À peine nommée cheffe de la communication présidentielle, Patricia Lydie Mouele est déjà confrontée à une séquence politique sensible. En l’espace de quelques jours, l’actualité gabonaise a été marquée par des décisions aux lourdes implications : le départ en catimini et nuitamment de la famille Bongo pour l’Angola, la perte territoriale de l’île Mbanié au profit de la Guinée équatoriale, et la polémique autour de la double casquette d’Henri-Claude Oyima, à la fois ministre de l’Économie et président de BGFIBank.
L’exil en catimini d’Ali Bongo et sa famille
L’ancien président Ali Bongo Ondimba, son épouse Sylvia Valentin et leur fils Noureddin Bongo Valentin ont quitté Libreville le 16 mai 2025 à destination de Luanda, en Angola. Cette sortie s’est faite dans la discrétion, après plusieurs mois de détention préventive pour Sylvia et Noureddin, poursuivis pour détournements de fonds publics, corruption et blanchiment d’argent.
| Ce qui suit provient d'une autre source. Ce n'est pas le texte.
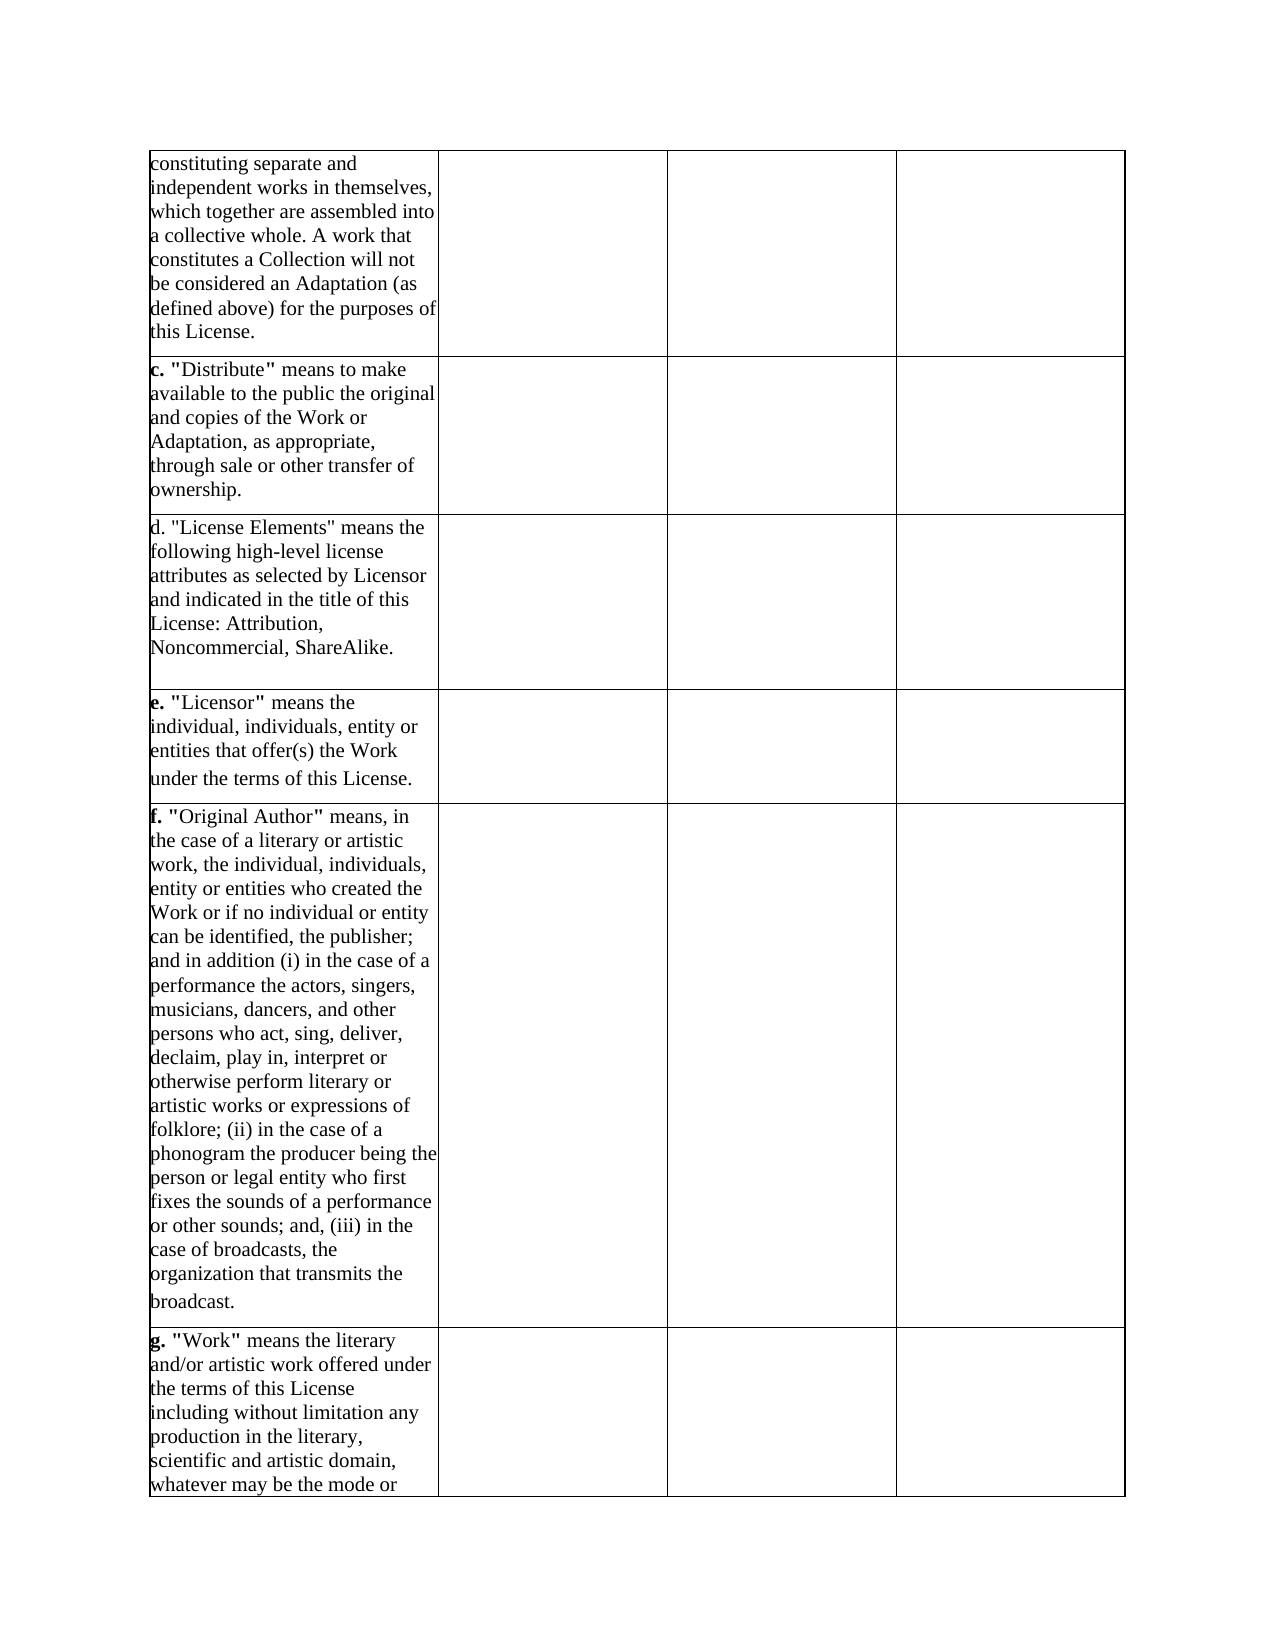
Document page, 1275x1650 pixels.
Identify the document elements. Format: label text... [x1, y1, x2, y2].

table_cell [439, 804, 667, 1327]
table_cell [668, 690, 896, 803]
table_cell [897, 1328, 1124, 1496]
table_cell e. "Licensor" means the individual, individuals, entity or entities that offer(s) the Work under the terms of this License. [151, 690, 438, 803]
table_cell [668, 357, 896, 514]
table_cell [897, 515, 1124, 688]
table_cell [439, 357, 667, 514]
table_cell [668, 1328, 896, 1496]
table_cell [668, 515, 896, 688]
table_cell [439, 515, 667, 688]
table_cell [897, 151, 1124, 356]
table_cell constituting separate and independent works in themselves, which together are assembled into a collective whole. A work that constitutes a Collection will not be considered an Adaptation (as defined above) for the purposes of this License. [151, 151, 438, 356]
table_cell g. "Work" means the literary and/or artistic work offered under the terms of this License including without limitation any production in the literary, scientific and artistic domain, whatever may be the mode or [151, 1328, 438, 1496]
table_cell [897, 690, 1124, 803]
table_cell [439, 1328, 667, 1496]
table_cell c. "Distribute" means to make available to the public the original and copies of the Work or Adaptation, as appropriate, through sale or other transfer of ownership. [151, 357, 438, 514]
table_cell [439, 151, 667, 356]
table_cell f. "Original Author" means, in the case of a literary or artistic work, the individual, individuals, entity or entities who created the Work or if no individual or entity can be identified, the publisher; and in addition (i) in the case of a performance the actors, singers, musicians, dancers, and other persons who act, sing, deliver, declaim, play in, interpret or otherwise perform literary or artistic works or expressions of folklore; (ii) in the case of a phonogram the producer being the person or legal entity who first fixes the sounds of a performance or other sounds; and, (iii) in the case of broadcasts, the organization that transmits the broadcast. [151, 804, 438, 1327]
table_cell [897, 804, 1124, 1327]
table_cell [897, 357, 1124, 514]
table_cell [668, 804, 896, 1327]
table_cell [439, 690, 667, 803]
table_cell d. "License Elements" means the following high-level license attributes as selected by Licensor and indicated in the title of this License: Attribution, Noncommercial, ShareAlike. [151, 515, 438, 688]
table_cell [668, 151, 896, 356]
Le départ de la famille, fruit d’une médiation diplomatique pilotée par l’Union africaine, vise selon les autorités à apaiser les tensions et à tourner une page. Mais sur le fond, cette évacuation soulève de nombreuses interrogations dans l’opinion : les procédures judiciaires seront-elles poursuivies ? Quelles garanties ont été données en échange ? La Présidence gabonaise ne s’est pas encore prononcée sur le sujet.
La perte de l’île Mbanié
Quelques jours après cet épisode, un autre événement est venu heurter la conscience nationale : la décision de la Cour internationale de justice, rendue le 19 mai, qui attribue définitivement l’île Mbanié à la Guinée équatoriale. Ce différend, vieux de plus de trois décennies, portait sur un territoire maritime stratégique à fort potentiel pétrolier. C’est un revers géopolitique majeur pour le Gabon, qui revendiquait cette île au nom de l’héritage colonial et de sa position géographique. L’opinion publique y voit une perte de souveraineté mais aussi l’illustration d’un État affaibli, peu préparé à défendre ses intérêts vitaux devant les juridictions internationales. Le silence institutionnel qui a suivi la décision a accentué le malaise, tandis que des voix s’élèvent pour demander des comptes aux gouvernements successifs.
Le potentiel « conflit d’intérêts » d’Oyima
Dans ce climat déjà tendu, la nomination d’Henri-Claude Oyima comme ministre d’État, chargé de l’Économie et des Finances, a suscité une vive polémique. Principal dirigeant de BGFIBank, il n’a pas démissionné de ses fonctions à la tête de l’établissement bancaire, créant une situation de conflit d’intérêts manifeste. Ce choix a choqué jusqu’au sein de la majorité. L’ancien Premier ministre Alain-Claude Bilie By Nze, interrogé par RFI, a ironisé : « L’État gabonais attendra, BGFIBank est prioritaire », soulignant à sa manière l’anomalie. Cette double casquette est en contradiction flagrante avec les principes de transparence défendus par la CEMAC, les règles de gouvernance de l’OHADA, et les attentes des citoyens en matière de moralisation de la vie publique. Elle brouille également la lisibilité des politiques économiques à venir, en pleine période de redéfinition stratégique post-transition.
Un déjeuner de presse pour instaurer le dialogue avec la presse
C’est donc dans ce contexte explosif que Patricia Lydie Mouele tente de poser les bases d’une nouvelle approche communicationnelle, fondée sur la transparence, la confiance avec les médias et la cohésion institutionnelle. Son déjeuner de presse du 20 mai, organisé à Libreville, visait à instaurer un dialogue professionnel et régulier avec certains journalistes. « Ce moment marque le début d’un dialogue que nous espérons régulier, professionnel et fructueux », a-t-elle indiqué à ses anciens confrères.
L’ancienne présentatrice vedette de la télévision publique Gabon 1ère a insisté sur la nécessité d’un traitement rigoureux et crédible de l’information présidentielle. Mais face à la densité de l’actualité, à la succession des polémiques et à une opinion de plus en plus exigeante, les “premiers couacs” de la nouvelle gouvernance apparaissent comme des tests majeurs de sa capacité à redonner sens et cohérence à une parole de l’État déjà trop brouillée par le laxisme de l’équipe précédente.